First, we'll notice that, for $a$, $b$ two real numbers, $\left[\frac{a}{b}\right]$ is the quotient of the Euclidian division of $a$ by $b$.

Let $x\in\mathbb{R}$. Then $$x = 2 \left[\frac{x}{2}\right] + r'$$ with $r' \in \{0,1\}$

And likewise $$x = 4\left[\frac{x}{4}\right] + r''$$ with $r'' \in \{0,1,2,3\}$

Finally

$$\left[\frac{x}{2}\right] = 2 \left[\frac{\left[\frac{x}{2}\right]}{2}\right] + r$$ with $r \in \{0,1\}$.

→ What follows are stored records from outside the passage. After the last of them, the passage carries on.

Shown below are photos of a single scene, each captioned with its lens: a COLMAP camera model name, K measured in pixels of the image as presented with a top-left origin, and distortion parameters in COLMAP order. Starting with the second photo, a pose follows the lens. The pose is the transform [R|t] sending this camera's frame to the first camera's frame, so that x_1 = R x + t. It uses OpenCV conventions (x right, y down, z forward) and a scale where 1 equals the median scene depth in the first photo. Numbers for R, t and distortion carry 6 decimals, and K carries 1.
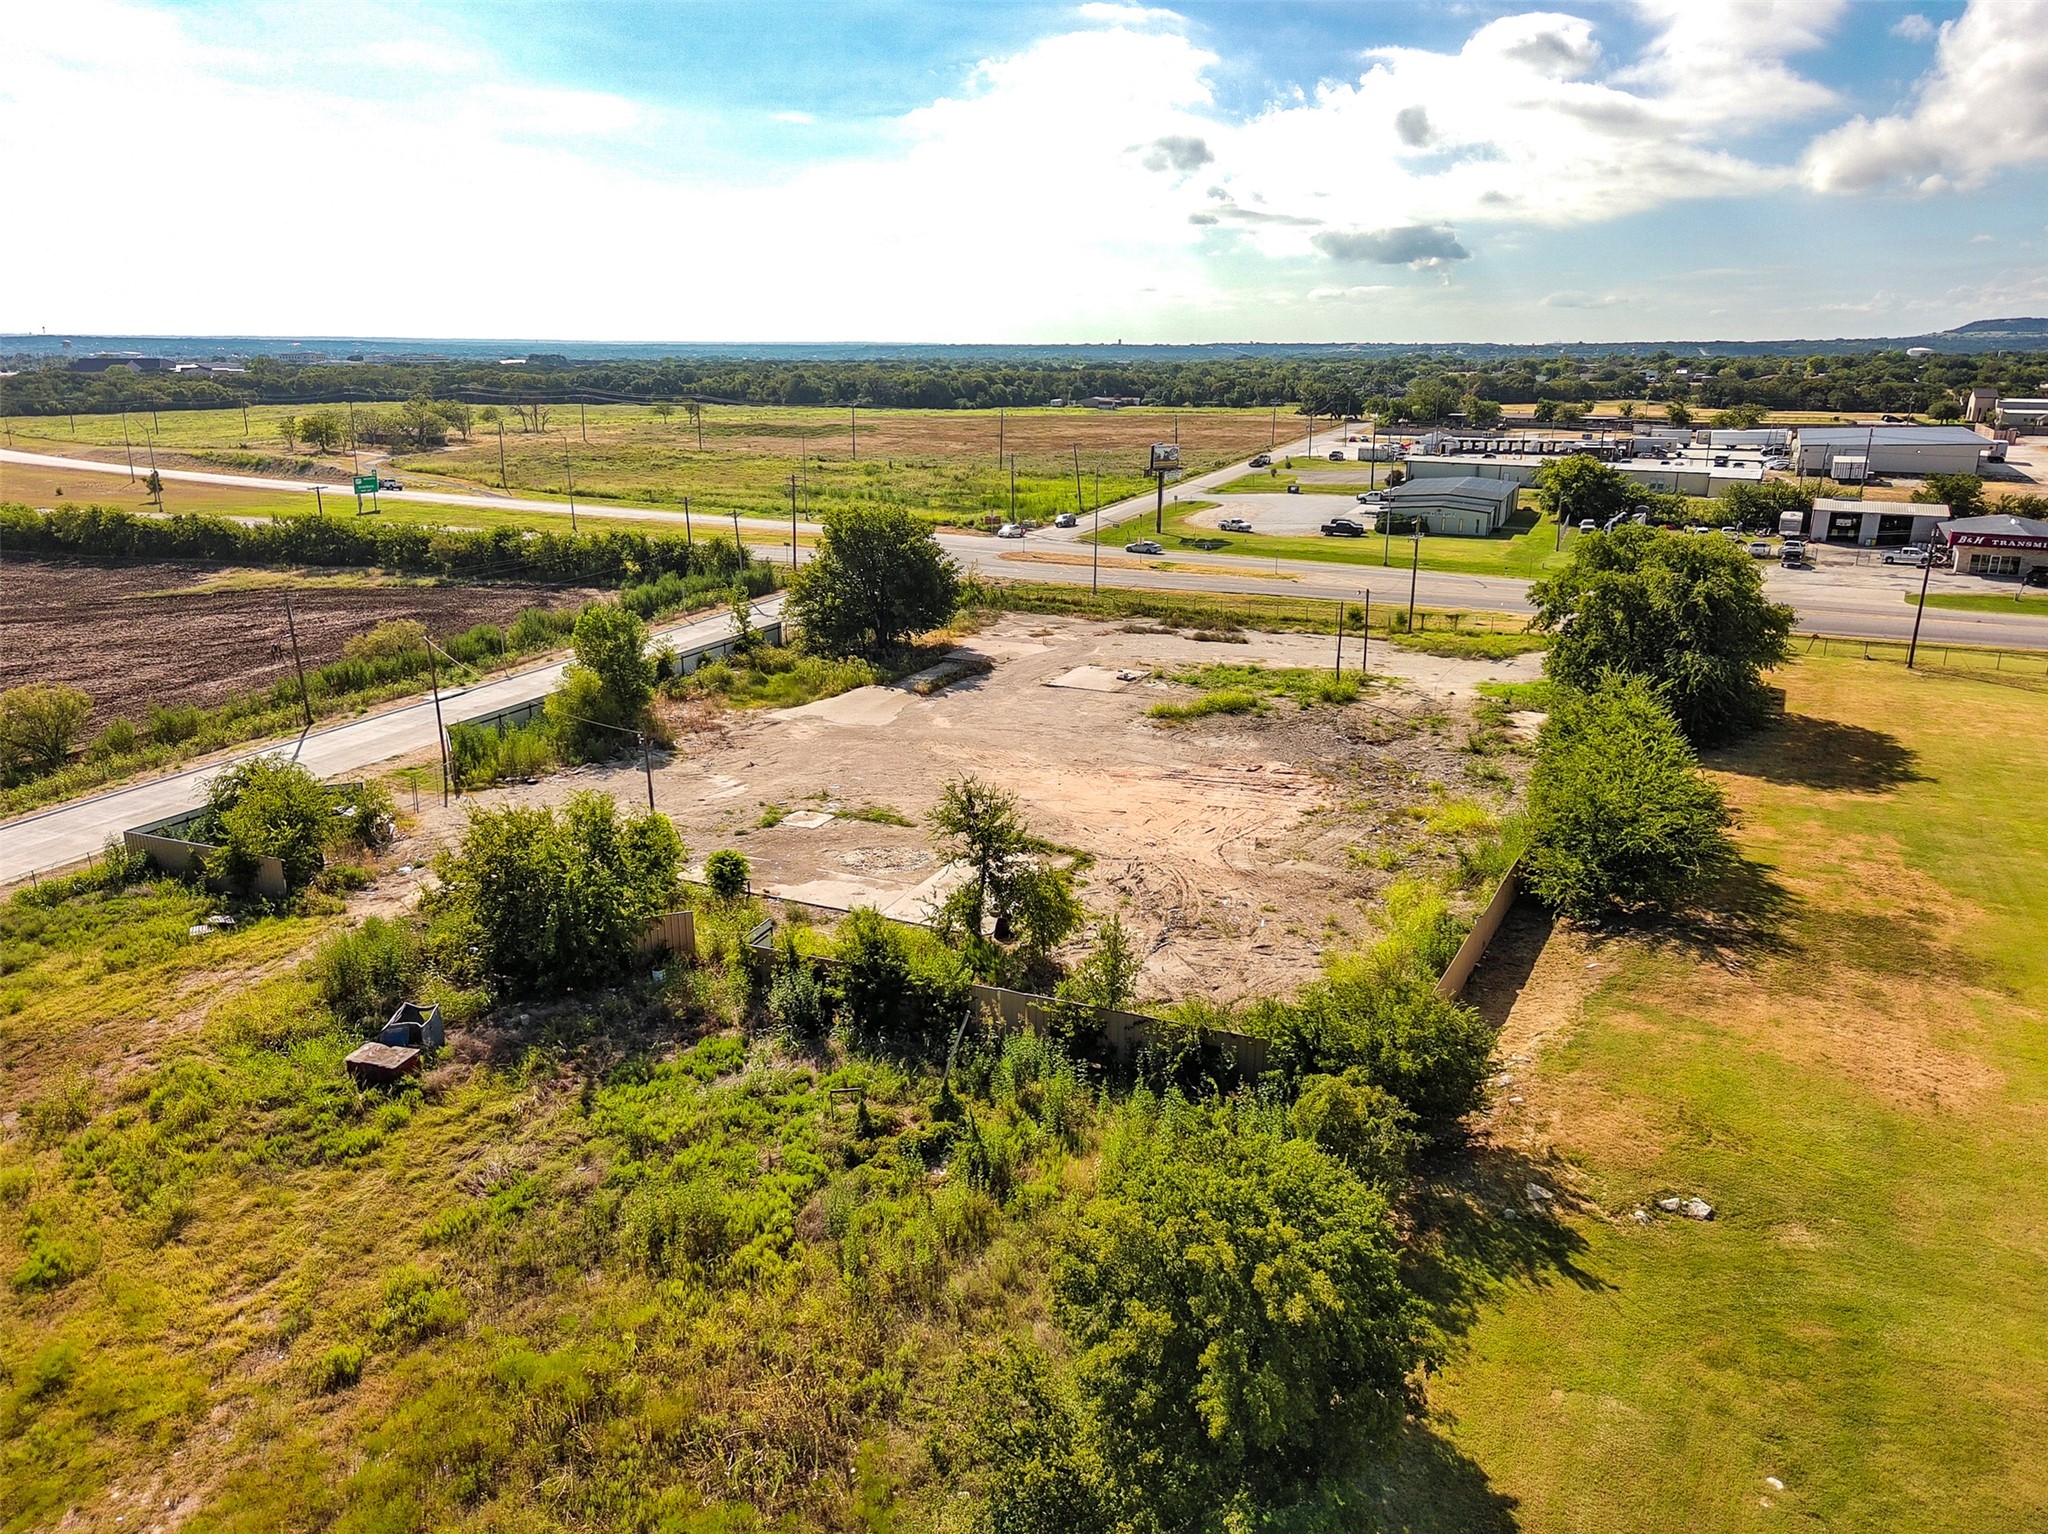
lens RADIAL K [[1401.0, 0, 978.3], [0, 1401.0, 730.7], [0, 0, 1]] dist [0.016974, -0.002097]
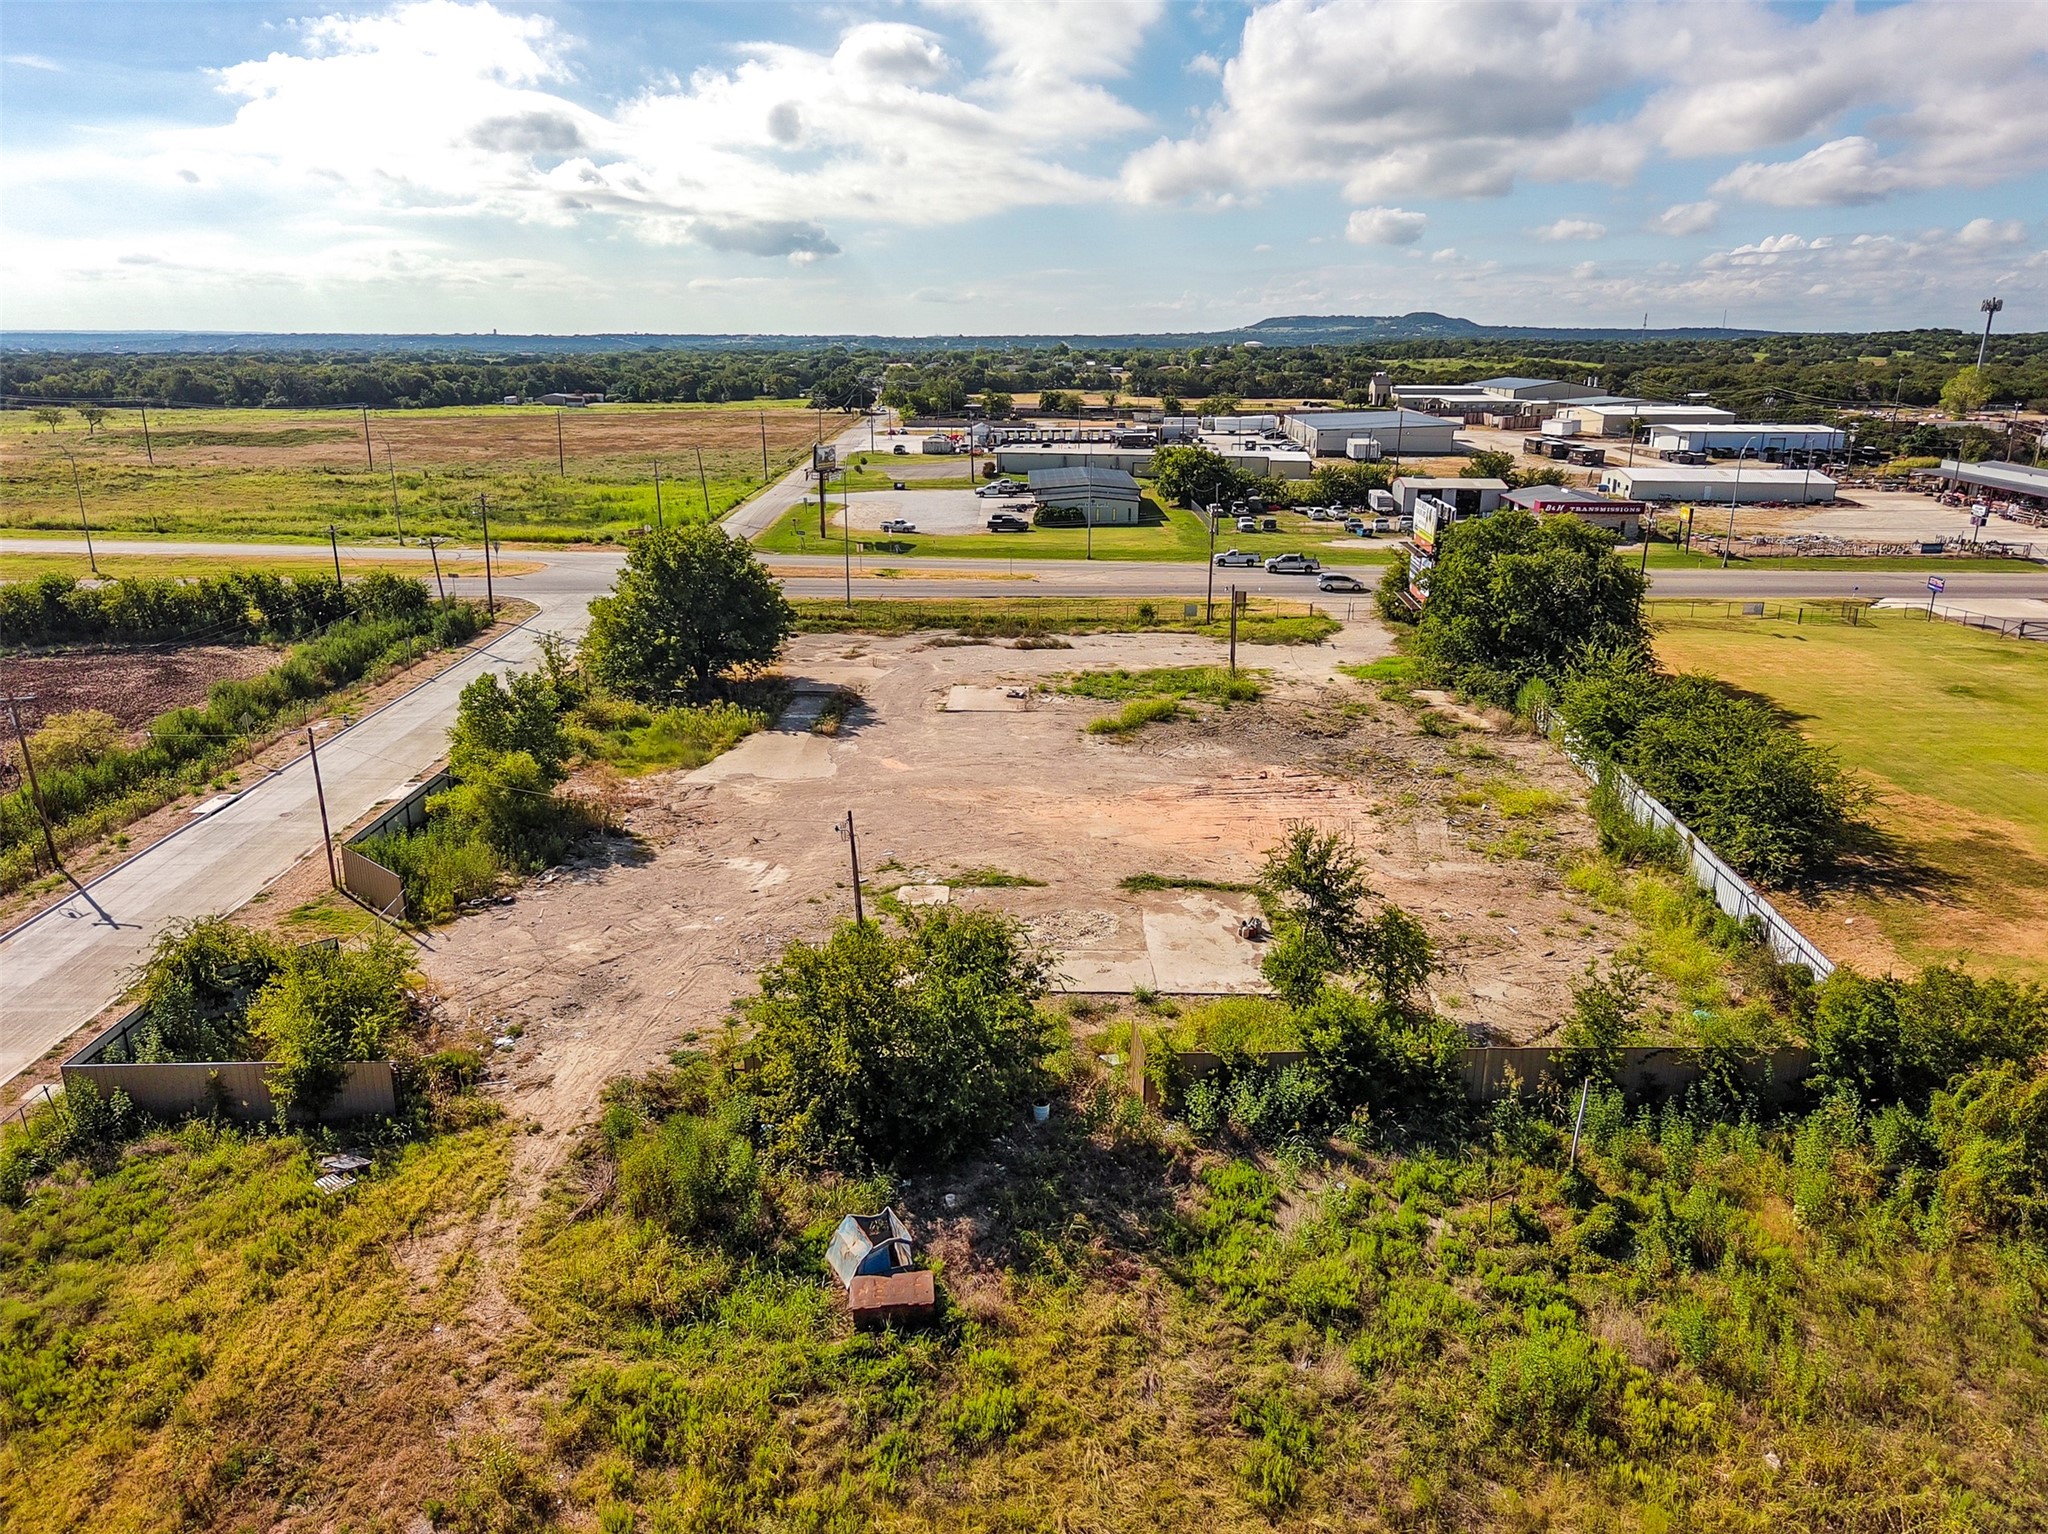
lens RADIAL K [[1378.9, 0, 994.5], [0, 1378.9, 770.1], [0, 0, 1]] dist [0.020629, -0.001548]
pose [[0.915427, -0.121420, 0.383733, -0.120792], [0.107767, 0.992542, 0.056972, -0.017950], [-0.387789, -0.010800, 0.921685, 0.052811]]
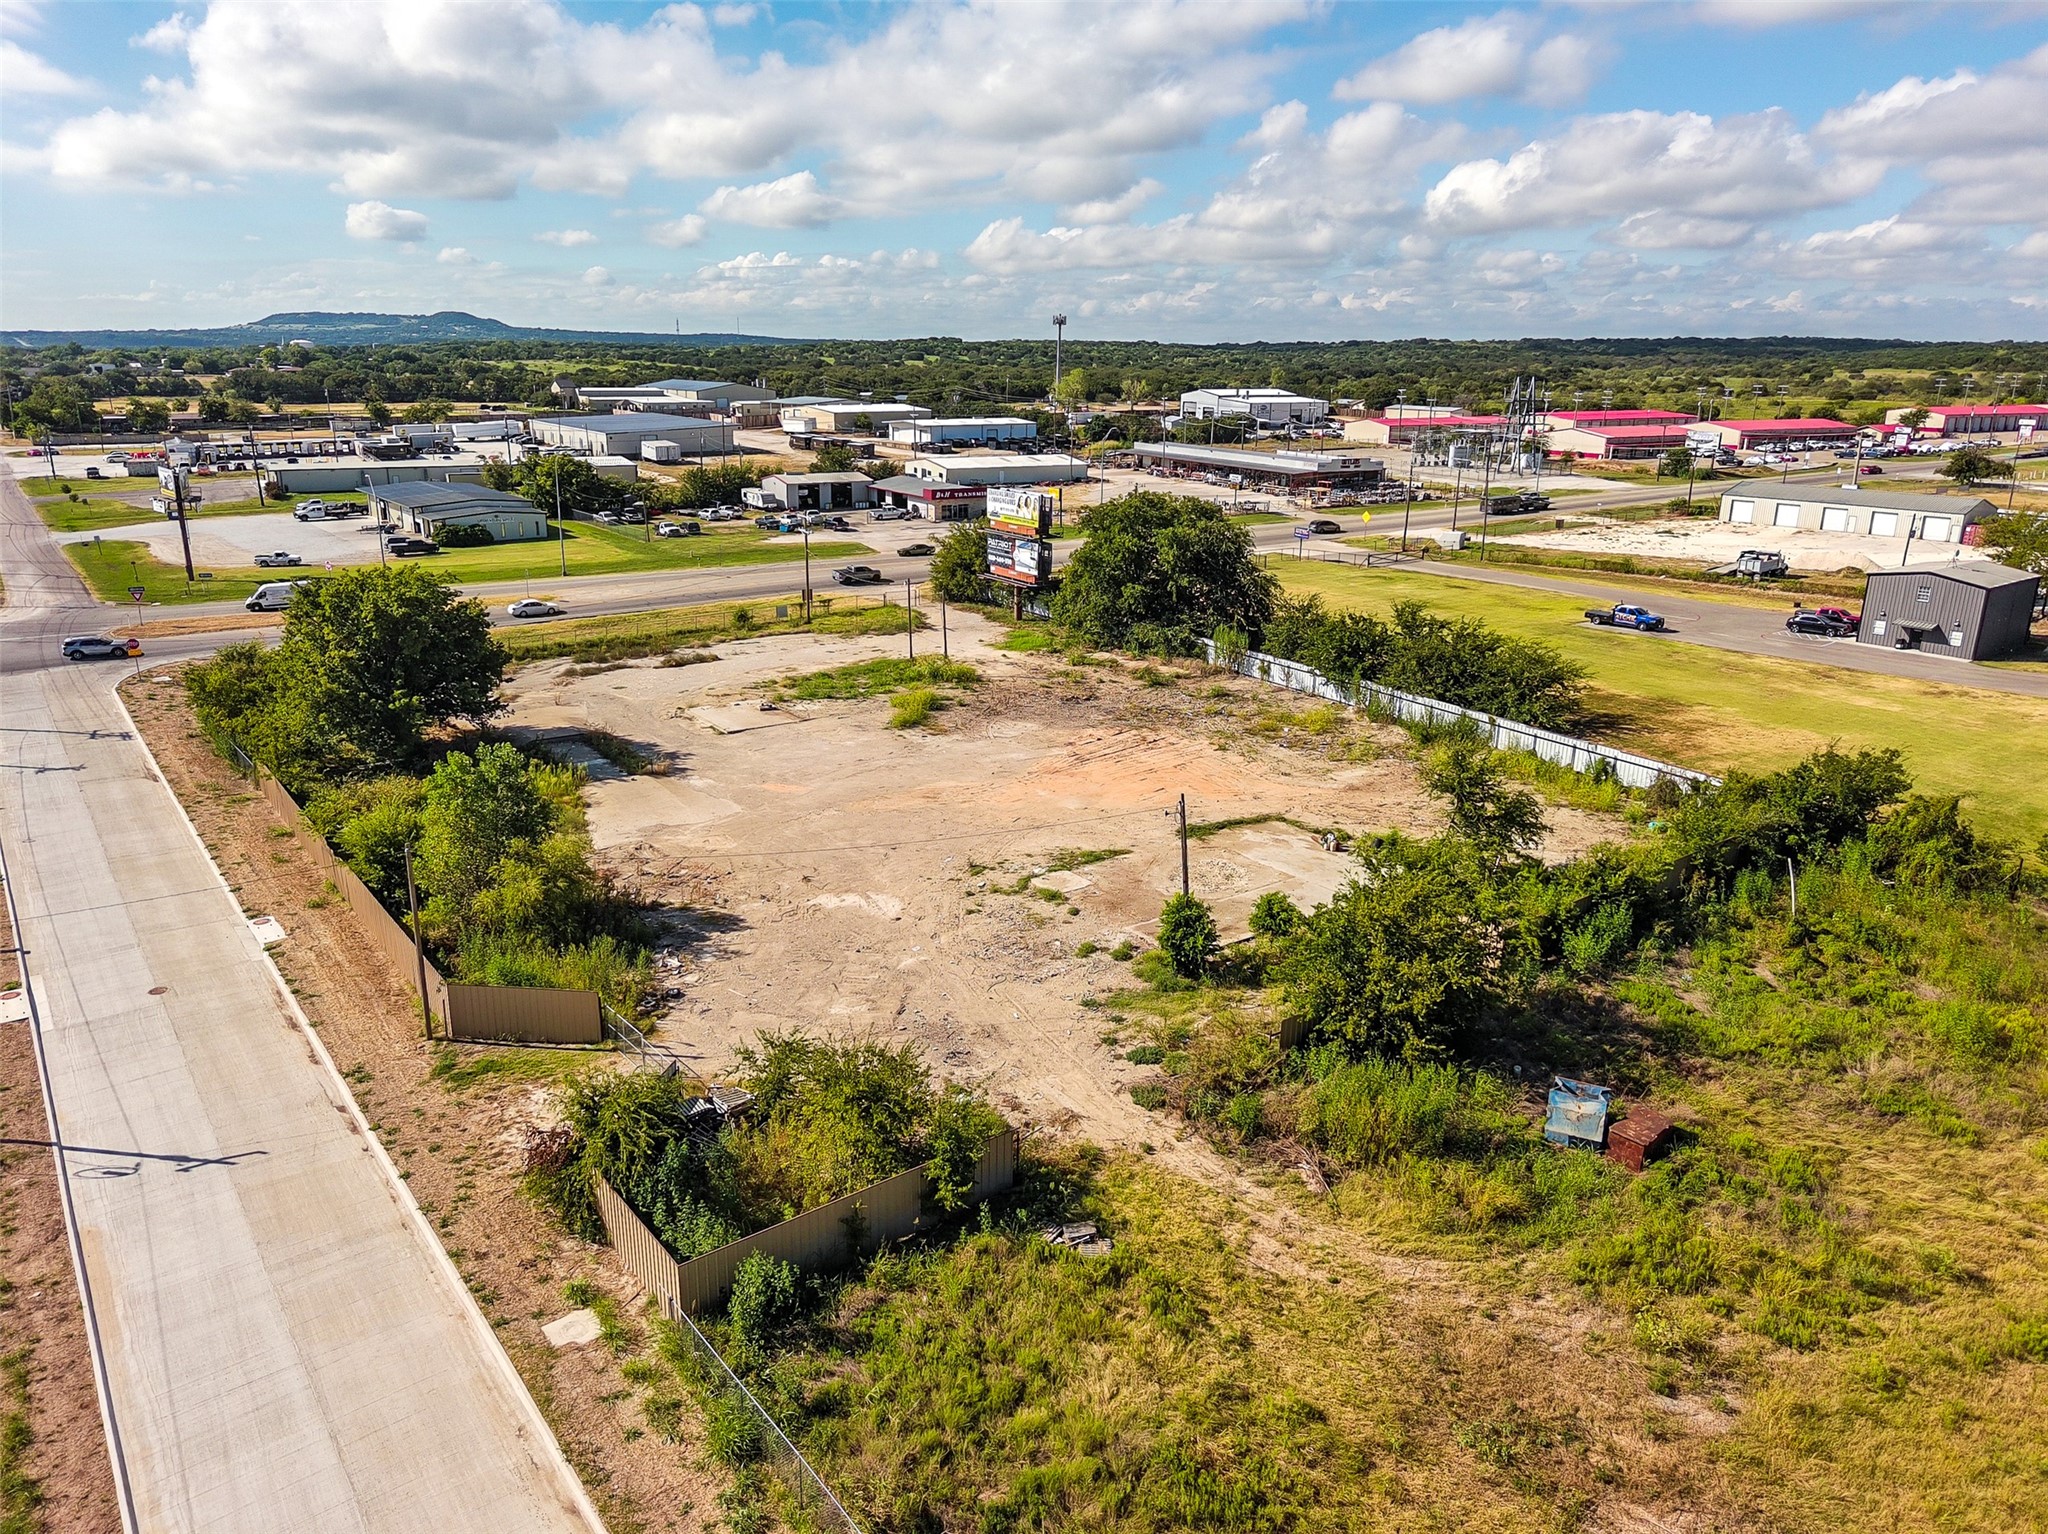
lens RADIAL K [[1401.0, 0, 978.3], [0, 1401.0, 730.7], [0, 0, 1]] dist [0.016974, -0.002097]
pose [[0.501156, -0.229638, 0.834332, -0.258330], [0.224024, 0.965708, 0.131233, -0.047770], [-0.835857, 0.121142, 0.535414, 0.153608]]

So we have with the two first equations :

$$ 2 \left[\frac{x}{2}\right] + r' = 4\left[\frac{x}{4}\right] + r''$$

And, with the third :

$$2 \times \left( 2 \left[\frac{\left[\frac{x}{2}\right]}{2}\right] + r\right) + r' = 4\left[\frac{x}{4}\right] + r''$$

So $$4 \left[\frac{\left[\frac{x}{2}\right]}{2}\right] + (2r + r') = 4\left[\frac{x}{4}\right] + r''$$

Since $0 \leqslant 2r+ r' < 4$, the unicity of the Euclidian division allow us to say that $$ \left[\frac{\left[\frac{x}{2}\right]}{2}\right] = \left[\frac{x}{4}\right] $$